Problem to solve: Pictures do not belong in the copy; retype the records below exactly.

[Items from a data source]
#####

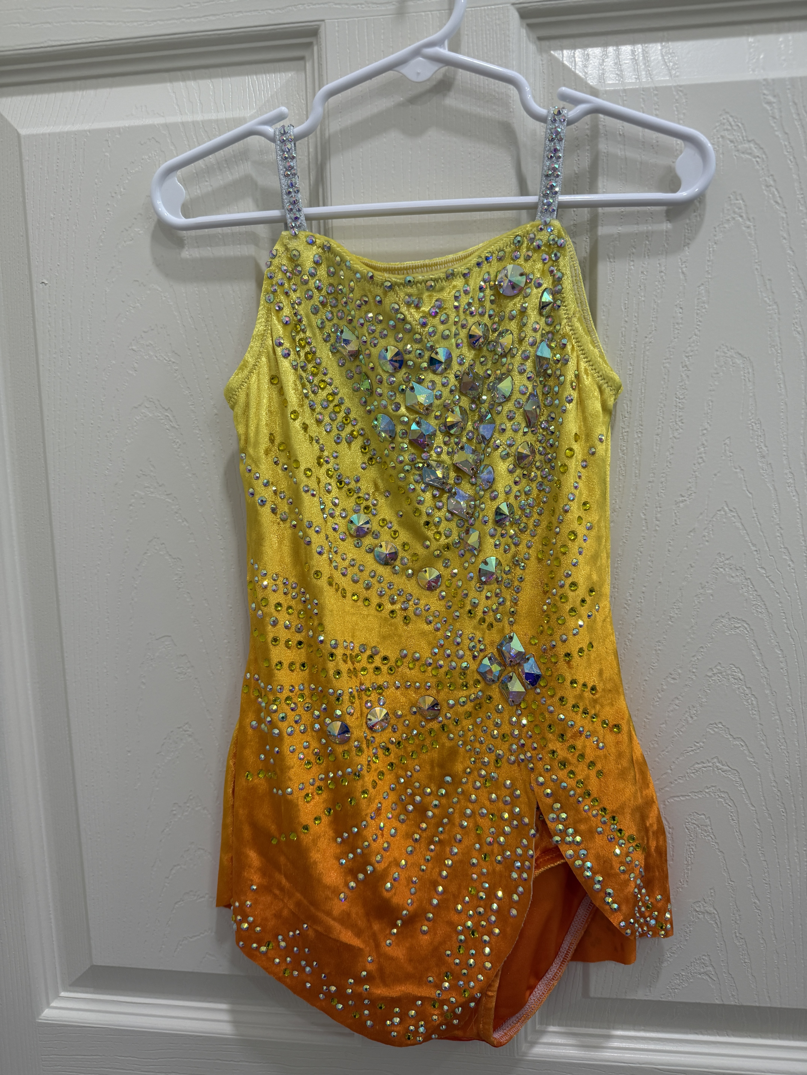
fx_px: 746
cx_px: 404
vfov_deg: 71.6
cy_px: 538
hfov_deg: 56.8
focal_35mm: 24
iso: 125
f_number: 1.78
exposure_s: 1/120
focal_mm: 6.76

#####

Problem solution:
fx_px: 746
cx_px: 404
vfov_deg: 71.6
cy_px: 538
hfov_deg: 56.8
focal_35mm: 24
iso: 125
f_number: 1.78
exposure_s: 1/120
focal_mm: 6.76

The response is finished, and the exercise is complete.